Aux Éditions Michel Lafon, c’est un suspense psychologique à l’ambiance fort particulière que nous propose Thomas Chagnaud avec “L’autre”…
Cécile Moreau tient une échoppe de fleuriste au marché de ce quartier parisien. Âgée de trente-sept ans, c’est une jeune femme solitaire et discrète. Le jour de la Fête des Mères, on la retrouve quasi-morte dans son appartement. Cécile est défigurée, tout le bas du visage ayant été arraché. Hospitalisée, après quinze jours de coma, elle est à nouveau consciente. Un vieux policier paternel accepte sa version des faits. Elle prétend que c’est son rottweiler qui lui a massacré le visage en voulant la sauver. Cécile n’a pas l’intention de livrer la vérité, ni cette soirée orgiaque qui a mal tourné, ni aucun de ses secrets. “Sa vie suivait ce terrible destin, comme s’il avait été écrit par avance. Peut-être par elle-même. Si incroyable que cela puisse paraître, elle ne se percevait pas en victime. Elle se vivait en actrice. En auteur de son existence. En responsable de sa tragédie.”
Pourquoi survivre, alors qu’elle a fui dix-neuf ans plus tôt une famille qui ne lui offrait aucune affection. Avec un père qui n’était pas le sien, son vrai géniteur ayant abandonné sa mère. Installée à Paris, Cécile crut trouver l’amour grâce à des rencontres via Internet. Son amant dominateur l’initia à des jeux pervers, avant de la quitter brutalement. La dérive sexuelle se poursuivit pour Cécile. Ces détails, elle finit par les confier à Michelle, sa voisine de marché qui alerta les secours. Néanmoins, ayant du temps pour penser à sa décevante vie passée, Cécile garde un esprit suicidaire. Disposant du visage d’une jeune femme de son âge décédée dans un accident, le chirurgien lui propose une greffe réparatrice. “Peut-être était-ce une chimère ? Mais ce matin-là, Cécile eut envie d’y croire.”

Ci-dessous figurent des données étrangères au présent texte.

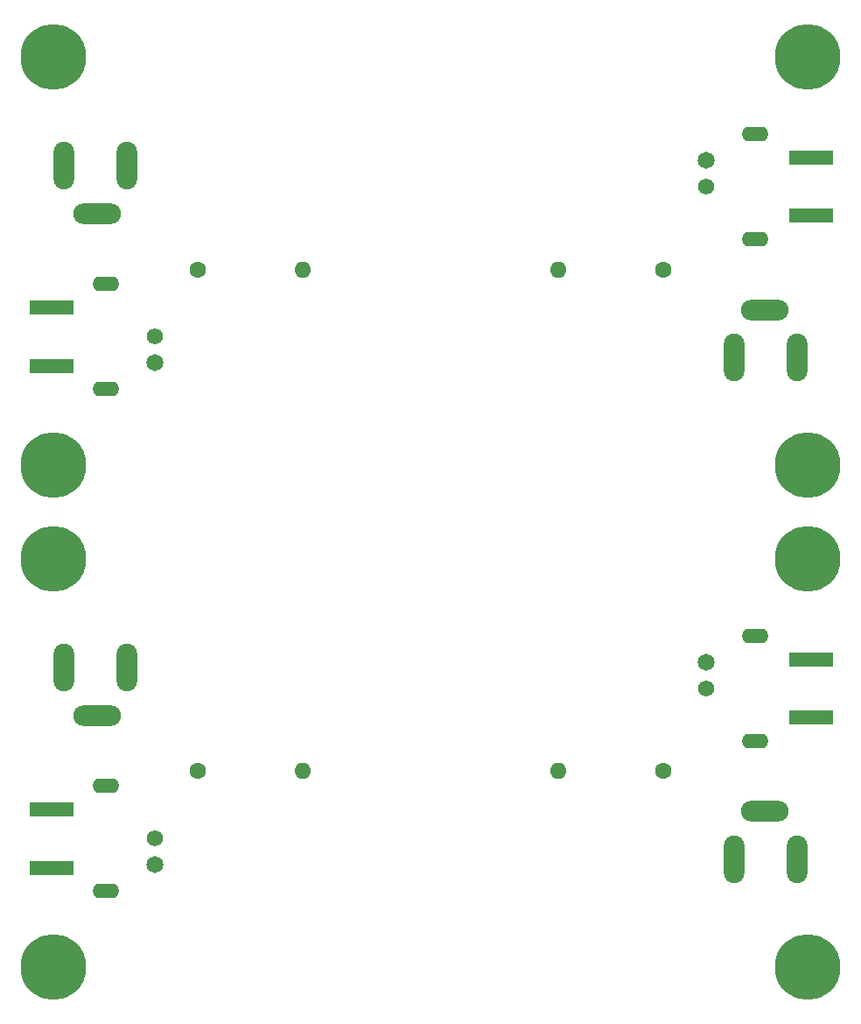
<source format=gbs>
%MOIN*%
%OFA0B0*%
%FSLAX46Y46*%
%IPPOS*%
%LPD*%
%ADD10C,0.062992125984251982*%
%ADD11O,0.062992125984251982X0.062992125984251982*%
%ADD12R,0.16535433070866143X0.053149606299212608*%
%ADD13C,0.062*%
%ADD14C,0.065*%
%ADD15O,0.10236220472440946X0.055118110236220472*%
%ADD16O,0.18110236220472439X0.07874015748031496*%
%ADD17O,0.07874015748031496X0.18110236220472439*%
%ADD18C,0.25*%
%ADD29C,0.062992125984251982*%
%ADD30O,0.062992125984251982X0.062992125984251982*%
%ADD31R,0.16535433070866143X0.053149606299212608*%
%ADD32C,0.062*%
%ADD33C,0.065*%
%ADD34O,0.10236220472440946X0.055118110236220472*%
%ADD35O,0.18110236220472439X0.07874015748031496*%
%ADD36O,0.07874015748031496X0.18110236220472439*%
%ADD37C,0.25*%
%LPD*%
G01*
D10*
X-0008446456Y0004391125D02*
X0002461614Y0000885826D03*
D11*
X0002061614Y0000885826D03*
D12*
X0000129921Y0000741141D03*
X0000129921Y0000518700D03*
X0003023622Y0001312007D03*
X0003023622Y0001089566D03*
D13*
X0000523622Y0000629921D03*
D14*
X0000523622Y0000529921D03*
D15*
X0000339370Y0000429921D03*
X0000339370Y0000829921D03*
X0002810236Y0001000787D03*
X0002810236Y0001400787D03*
D14*
X0002625984Y0001300787D03*
D13*
X0002625984Y0001200787D03*
D16*
X0000303149Y0001098425D03*
D17*
X0000417322Y0001279527D03*
X0000177165Y0001279527D03*
X0002972440Y0000551181D03*
X0002732283Y0000551181D03*
D16*
X0002846456Y0000732283D03*
D11*
X0001088976Y0000885826D03*
D10*
X0000688976Y0000885826D03*
D18*
X0000137795Y0000141732D03*
X0003011811Y0000141732D03*
X0003011811Y0001692913D03*
X0000137795Y0001692913D03*
G04 next file*
%LPD*%
G04 Gerber Fmt 4.6, Leading zero omitted, Abs format (unit mm)*
G04 Created by KiCad (PCBNEW (5.1.10)-1) date 2021-11-13 18:12:33*
G01*
G04 APERTURE LIST*
G04 APERTURE END LIST*
D29*
X-0008446456Y0006300574D02*
X0002461614Y0002795275D03*
D30*
X0002061614Y0002795275D03*
D31*
X0000129921Y0002650590D03*
X0000129921Y0002428149D03*
X0003023622Y0003221456D03*
X0003023622Y0002999015D03*
D32*
X0000523622Y0002539370D03*
D33*
X0000523622Y0002439370D03*
D34*
X0000339370Y0002339370D03*
X0000339370Y0002739370D03*
X0002810236Y0002910236D03*
X0002810236Y0003310236D03*
D33*
X0002625984Y0003210236D03*
D32*
X0002625984Y0003110236D03*
D35*
X0000303149Y0003007874D03*
D36*
X0000417322Y0003188976D03*
X0000177165Y0003188976D03*
X0002972440Y0002460629D03*
X0002732283Y0002460629D03*
D35*
X0002846456Y0002641732D03*
D30*
X0001088976Y0002795275D03*
D29*
X0000688976Y0002795275D03*
D37*
X0000137795Y0002051181D03*
X0003011811Y0002051181D03*
X0003011811Y0003602362D03*
X0000137795Y0003602362D03*
M02*
</source>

Tandis que sa mère apprend par la presse le cas de sa fille, Cécile rentre bientôt chez elle, où elle bénéficiera de rééducation orthophonique. S’adapter au visage nouveau qui est désormais le sien, retrouver une féminité, ce n’est pas si aisé. Elle pense encore à ses trois agresseurs, se demande s’ils constituent un danger pour elle. Ayant renoué relativement avec sa mère, Cécile apprend que deux autres femmes ont été tuées dans des circonstances identiques à son propre cas. Face aux gendarmes de Versailles qui l’ont convoquée, elle maintient sa version des faits. L’officier de gendarmerie n’est pas dupe mais, même en soulignant qu’elle entrave leur enquête, il ne peut la contraindre à dire la vérité. Toutefois, il existe un doute suffisant pour continuer leurs investigations. Depuis peu, un inconnu semble attiré par Cécile, rôdant autour de son échoppe. Pour la première fois sans doute, sa vie croise un homme prêt à l’aimer…
Ce roman tire certainement son origine de l’histoire d’Isabelle D., qui perdit une partie de son visage quand son labrador essaya de la réveiller suite à une tentative de suicide. Elle fut opérée avec succès au CHU d’Amiens en novembre 2005. Bien que l’auteur soit journaliste, il ne s’agit pas d’un reportage mais d’un suspense psychologique. C’est le mot qui convient, car l’héroïne de cette fiction est habitée par les échecs qui ont depuis toujours gâché son existence. Éternel sentiment d’abandon de la part des hommes, depuis son vrai père jusqu’à cet amant qui l’a conduite à la soumission sexuelle. Déchéance choisie, inéluctable, qui l’a menée au drame. Se reconstruire apparaît possible, malgré tout. Notons deux légers défauts : la menace du trio d’agresseurs est trop superficielle envers Cécile, et le cas médical de son frère n’a guère d’intérêt. Pour le reste, l’intrigue est bien servie par une narration juste. Le récit transmet de l’empathie pour la jeune femme, sans la rendre pitoyable. Et la dernière partie réserve diverses surprises. Un bon polar, plus gris que noir, qui ne déçoit pas.